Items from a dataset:
- Opening Delimiter -

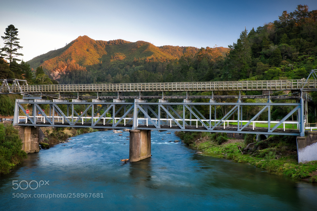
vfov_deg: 36.8
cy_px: 106
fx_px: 317
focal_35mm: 36
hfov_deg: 53.2
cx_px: 158
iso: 100
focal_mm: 24
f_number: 14
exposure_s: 2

- Closing Delimiter -

● Exercise directions:
Could you repeat each line above exactly as written? Omit the pictures.

● Solution to this task:
vfov_deg: 36.8
cy_px: 106
fx_px: 317
focal_35mm: 36
hfov_deg: 53.2
cx_px: 158
iso: 100
focal_mm: 24
f_number: 14
exposure_s: 2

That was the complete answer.